START SOURCE MATERIAL

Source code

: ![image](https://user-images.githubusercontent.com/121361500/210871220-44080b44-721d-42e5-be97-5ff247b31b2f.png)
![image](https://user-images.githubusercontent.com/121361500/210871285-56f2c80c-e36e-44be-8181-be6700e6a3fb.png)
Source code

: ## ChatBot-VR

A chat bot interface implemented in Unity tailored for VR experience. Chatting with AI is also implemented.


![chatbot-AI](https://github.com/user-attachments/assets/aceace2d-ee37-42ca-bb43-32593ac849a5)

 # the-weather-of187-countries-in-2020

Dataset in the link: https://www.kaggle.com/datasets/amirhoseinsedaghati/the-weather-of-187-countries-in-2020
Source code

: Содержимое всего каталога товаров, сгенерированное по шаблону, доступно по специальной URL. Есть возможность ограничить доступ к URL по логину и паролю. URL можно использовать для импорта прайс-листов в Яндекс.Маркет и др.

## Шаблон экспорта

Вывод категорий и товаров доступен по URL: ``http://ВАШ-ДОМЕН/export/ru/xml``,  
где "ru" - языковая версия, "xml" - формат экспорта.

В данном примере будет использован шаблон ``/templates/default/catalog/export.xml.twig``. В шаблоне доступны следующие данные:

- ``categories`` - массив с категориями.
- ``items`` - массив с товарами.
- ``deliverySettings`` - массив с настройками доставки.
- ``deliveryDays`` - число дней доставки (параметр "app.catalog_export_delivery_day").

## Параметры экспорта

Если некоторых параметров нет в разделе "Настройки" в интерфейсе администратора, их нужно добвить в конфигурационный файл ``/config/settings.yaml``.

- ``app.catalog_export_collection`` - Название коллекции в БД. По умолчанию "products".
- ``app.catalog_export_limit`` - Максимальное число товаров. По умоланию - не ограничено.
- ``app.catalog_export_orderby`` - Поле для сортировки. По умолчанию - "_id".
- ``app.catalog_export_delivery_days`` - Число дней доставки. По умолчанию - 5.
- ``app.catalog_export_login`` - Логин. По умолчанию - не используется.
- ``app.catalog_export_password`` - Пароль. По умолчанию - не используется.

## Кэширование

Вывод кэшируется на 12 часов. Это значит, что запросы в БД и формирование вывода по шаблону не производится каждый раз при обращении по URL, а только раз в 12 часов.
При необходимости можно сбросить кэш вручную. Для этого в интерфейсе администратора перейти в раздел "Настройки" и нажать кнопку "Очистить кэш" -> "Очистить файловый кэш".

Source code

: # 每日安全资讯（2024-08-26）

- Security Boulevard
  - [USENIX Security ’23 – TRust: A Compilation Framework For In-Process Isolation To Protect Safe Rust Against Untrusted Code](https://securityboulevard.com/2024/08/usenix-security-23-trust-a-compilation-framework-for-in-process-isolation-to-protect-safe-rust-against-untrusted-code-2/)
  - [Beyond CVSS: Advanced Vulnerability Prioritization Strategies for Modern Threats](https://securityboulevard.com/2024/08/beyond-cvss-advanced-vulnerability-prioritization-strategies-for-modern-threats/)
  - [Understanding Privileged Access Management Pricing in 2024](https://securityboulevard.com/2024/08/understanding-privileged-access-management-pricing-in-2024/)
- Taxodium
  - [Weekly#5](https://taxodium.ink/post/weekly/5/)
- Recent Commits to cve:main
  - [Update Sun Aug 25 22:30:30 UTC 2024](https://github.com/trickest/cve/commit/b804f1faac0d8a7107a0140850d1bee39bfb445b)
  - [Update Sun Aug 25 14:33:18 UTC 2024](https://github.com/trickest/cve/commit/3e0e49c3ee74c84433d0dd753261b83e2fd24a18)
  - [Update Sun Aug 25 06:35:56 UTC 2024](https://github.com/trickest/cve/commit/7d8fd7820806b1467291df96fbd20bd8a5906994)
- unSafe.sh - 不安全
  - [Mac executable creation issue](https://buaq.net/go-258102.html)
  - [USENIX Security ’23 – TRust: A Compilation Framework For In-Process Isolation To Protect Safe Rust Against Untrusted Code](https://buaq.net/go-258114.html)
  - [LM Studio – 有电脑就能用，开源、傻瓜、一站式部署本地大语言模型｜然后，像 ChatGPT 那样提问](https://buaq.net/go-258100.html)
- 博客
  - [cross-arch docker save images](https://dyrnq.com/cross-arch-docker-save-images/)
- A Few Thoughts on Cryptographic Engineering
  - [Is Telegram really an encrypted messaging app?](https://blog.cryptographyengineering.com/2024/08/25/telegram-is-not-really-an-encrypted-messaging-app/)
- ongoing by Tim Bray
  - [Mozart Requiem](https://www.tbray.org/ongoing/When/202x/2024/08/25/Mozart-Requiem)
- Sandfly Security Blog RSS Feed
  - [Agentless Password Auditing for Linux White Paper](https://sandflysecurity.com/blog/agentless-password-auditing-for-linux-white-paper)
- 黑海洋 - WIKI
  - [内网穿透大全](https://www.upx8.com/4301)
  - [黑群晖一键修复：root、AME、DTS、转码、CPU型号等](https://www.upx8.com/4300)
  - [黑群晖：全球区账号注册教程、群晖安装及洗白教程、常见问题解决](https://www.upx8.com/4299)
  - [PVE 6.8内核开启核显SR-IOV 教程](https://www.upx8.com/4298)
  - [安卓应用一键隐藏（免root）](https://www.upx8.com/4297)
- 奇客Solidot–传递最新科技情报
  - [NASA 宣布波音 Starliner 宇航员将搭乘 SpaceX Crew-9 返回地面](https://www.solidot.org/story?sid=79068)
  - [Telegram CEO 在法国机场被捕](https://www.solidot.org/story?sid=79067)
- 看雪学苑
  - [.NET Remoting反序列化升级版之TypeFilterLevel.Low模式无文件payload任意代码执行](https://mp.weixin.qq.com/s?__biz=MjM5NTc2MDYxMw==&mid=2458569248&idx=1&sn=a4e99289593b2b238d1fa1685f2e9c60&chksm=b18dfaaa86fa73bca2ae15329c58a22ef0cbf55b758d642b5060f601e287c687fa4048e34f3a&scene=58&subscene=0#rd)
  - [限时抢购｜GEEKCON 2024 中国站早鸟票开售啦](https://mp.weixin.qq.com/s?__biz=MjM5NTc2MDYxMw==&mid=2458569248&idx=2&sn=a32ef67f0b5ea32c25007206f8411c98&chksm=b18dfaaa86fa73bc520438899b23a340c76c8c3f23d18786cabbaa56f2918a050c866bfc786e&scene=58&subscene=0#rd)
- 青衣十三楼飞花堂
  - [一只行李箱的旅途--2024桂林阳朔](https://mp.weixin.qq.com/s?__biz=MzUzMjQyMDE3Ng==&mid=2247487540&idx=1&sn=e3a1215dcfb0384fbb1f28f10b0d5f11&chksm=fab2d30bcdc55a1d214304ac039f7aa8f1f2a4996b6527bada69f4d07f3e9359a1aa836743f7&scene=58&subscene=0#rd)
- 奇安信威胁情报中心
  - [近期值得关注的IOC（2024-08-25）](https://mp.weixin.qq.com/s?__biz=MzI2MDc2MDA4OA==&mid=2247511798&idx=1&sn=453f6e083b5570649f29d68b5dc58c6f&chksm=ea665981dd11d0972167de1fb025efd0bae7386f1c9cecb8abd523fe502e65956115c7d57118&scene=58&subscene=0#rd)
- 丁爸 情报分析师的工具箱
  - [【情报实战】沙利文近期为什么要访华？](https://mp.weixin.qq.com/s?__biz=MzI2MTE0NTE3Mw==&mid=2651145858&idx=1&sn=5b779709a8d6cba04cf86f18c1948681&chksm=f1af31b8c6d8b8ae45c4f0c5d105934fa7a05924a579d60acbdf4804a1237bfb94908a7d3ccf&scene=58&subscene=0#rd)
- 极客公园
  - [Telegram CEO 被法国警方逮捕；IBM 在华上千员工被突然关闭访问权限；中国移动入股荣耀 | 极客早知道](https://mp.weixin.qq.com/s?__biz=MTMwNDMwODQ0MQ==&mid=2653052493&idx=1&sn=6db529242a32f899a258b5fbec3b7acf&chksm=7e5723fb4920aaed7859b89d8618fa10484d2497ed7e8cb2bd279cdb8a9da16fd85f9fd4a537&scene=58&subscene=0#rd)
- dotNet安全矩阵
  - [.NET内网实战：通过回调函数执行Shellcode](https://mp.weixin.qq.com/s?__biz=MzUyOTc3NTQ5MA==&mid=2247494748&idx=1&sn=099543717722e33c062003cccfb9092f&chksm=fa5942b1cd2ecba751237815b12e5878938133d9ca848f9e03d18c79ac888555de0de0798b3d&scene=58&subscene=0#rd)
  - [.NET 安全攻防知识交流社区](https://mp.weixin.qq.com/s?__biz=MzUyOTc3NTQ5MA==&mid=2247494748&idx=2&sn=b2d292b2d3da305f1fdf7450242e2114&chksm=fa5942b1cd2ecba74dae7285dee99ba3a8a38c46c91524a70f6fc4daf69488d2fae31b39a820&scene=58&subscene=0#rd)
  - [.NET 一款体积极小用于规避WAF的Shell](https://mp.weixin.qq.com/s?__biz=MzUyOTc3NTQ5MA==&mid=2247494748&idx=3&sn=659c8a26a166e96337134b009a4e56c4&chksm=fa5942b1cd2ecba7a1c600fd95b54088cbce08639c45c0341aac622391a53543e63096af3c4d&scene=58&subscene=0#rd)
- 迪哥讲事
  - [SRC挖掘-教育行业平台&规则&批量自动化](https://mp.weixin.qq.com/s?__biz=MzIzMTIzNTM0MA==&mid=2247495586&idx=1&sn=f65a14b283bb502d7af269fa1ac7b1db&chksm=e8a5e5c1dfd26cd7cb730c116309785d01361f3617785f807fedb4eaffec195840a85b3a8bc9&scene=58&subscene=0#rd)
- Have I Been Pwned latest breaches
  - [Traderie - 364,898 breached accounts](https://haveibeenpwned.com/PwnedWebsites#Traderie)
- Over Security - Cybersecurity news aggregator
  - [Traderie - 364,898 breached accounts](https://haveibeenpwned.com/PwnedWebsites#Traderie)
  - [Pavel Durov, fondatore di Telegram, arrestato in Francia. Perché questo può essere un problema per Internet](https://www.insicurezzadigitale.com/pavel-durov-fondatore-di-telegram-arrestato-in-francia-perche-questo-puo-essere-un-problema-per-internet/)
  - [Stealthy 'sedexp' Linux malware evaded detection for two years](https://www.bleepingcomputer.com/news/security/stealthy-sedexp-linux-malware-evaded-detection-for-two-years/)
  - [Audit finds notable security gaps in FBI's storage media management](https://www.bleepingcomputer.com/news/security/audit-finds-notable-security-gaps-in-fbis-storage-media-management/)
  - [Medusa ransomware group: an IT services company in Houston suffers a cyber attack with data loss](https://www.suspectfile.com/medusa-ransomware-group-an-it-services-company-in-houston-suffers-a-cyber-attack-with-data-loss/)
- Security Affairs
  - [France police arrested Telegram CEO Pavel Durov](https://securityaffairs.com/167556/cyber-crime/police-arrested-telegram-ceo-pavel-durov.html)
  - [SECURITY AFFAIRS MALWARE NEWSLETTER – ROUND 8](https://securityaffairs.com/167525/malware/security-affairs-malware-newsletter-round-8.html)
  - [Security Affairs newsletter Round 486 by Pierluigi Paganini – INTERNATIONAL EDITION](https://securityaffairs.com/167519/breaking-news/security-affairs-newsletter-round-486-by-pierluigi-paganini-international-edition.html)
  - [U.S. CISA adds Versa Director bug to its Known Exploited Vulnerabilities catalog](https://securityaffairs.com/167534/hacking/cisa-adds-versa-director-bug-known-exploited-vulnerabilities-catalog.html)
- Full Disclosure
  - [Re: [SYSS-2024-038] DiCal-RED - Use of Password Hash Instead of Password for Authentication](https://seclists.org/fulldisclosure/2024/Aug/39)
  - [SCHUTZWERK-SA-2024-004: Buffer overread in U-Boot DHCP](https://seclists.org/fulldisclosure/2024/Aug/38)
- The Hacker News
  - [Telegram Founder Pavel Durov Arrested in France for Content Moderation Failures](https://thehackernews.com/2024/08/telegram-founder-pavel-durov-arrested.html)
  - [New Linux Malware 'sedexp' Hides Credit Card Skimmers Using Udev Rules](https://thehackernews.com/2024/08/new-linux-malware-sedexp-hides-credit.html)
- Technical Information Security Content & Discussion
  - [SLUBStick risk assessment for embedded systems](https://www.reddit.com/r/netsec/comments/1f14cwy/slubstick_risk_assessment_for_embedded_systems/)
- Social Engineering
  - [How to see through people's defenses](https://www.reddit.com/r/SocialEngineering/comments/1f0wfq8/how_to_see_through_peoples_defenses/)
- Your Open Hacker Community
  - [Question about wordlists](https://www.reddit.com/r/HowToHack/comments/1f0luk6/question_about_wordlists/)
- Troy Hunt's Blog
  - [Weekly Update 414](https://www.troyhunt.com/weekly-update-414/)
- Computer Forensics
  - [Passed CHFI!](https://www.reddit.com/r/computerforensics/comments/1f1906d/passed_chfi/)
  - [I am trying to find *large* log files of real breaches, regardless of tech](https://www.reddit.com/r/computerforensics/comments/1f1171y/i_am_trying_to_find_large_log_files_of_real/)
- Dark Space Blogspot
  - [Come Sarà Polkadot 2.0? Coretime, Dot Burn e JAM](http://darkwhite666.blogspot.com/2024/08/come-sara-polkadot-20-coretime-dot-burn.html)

END SOURCE MATERIAL

EXERCISE INSTRUCTIONS:
In the data above, find the line that contains "A chat bot interface" and the line that contains "## Параметры экспорта". Repeat exactly those lines and every line between them, and only those.

EXERCISE RESPONSE:
A chat bot interface implemented in Unity tailored for VR experience. Chatting with AI is also implemented.


![chatbot-AI](https://github.com/user-attachments/assets/aceace2d-ee37-42ca-bb43-32593ac849a5)

 # the-weather-of187-countries-in-2020

Dataset in the link: https://www.kaggle.com/datasets/amirhoseinsedaghati/the-weather-of-187-countries-in-2020
Source code

: Содержимое всего каталога товаров, сгенерированное по шаблону, доступно по специальной URL. Есть возможность ограничить доступ к URL по логину и паролю. URL можно использовать для импорта прайс-листов в Яндекс.Маркет и др.

## Шаблон экспорта

Вывод категорий и товаров доступен по URL: ``http://ВАШ-ДОМЕН/export/ru/xml``,  
где "ru" - языковая версия, "xml" - формат экспорта.

В данном примере будет использован шаблон ``/templates/default/catalog/export.xml.twig``. В шаблоне доступны следующие данные:

- ``categories`` - массив с категориями.
- ``items`` - массив с товарами.
- ``deliverySettings`` - массив с настройками доставки.
- ``deliveryDays`` - число дней доставки (параметр "app.catalog_export_delivery_day").

## Параметры экспорта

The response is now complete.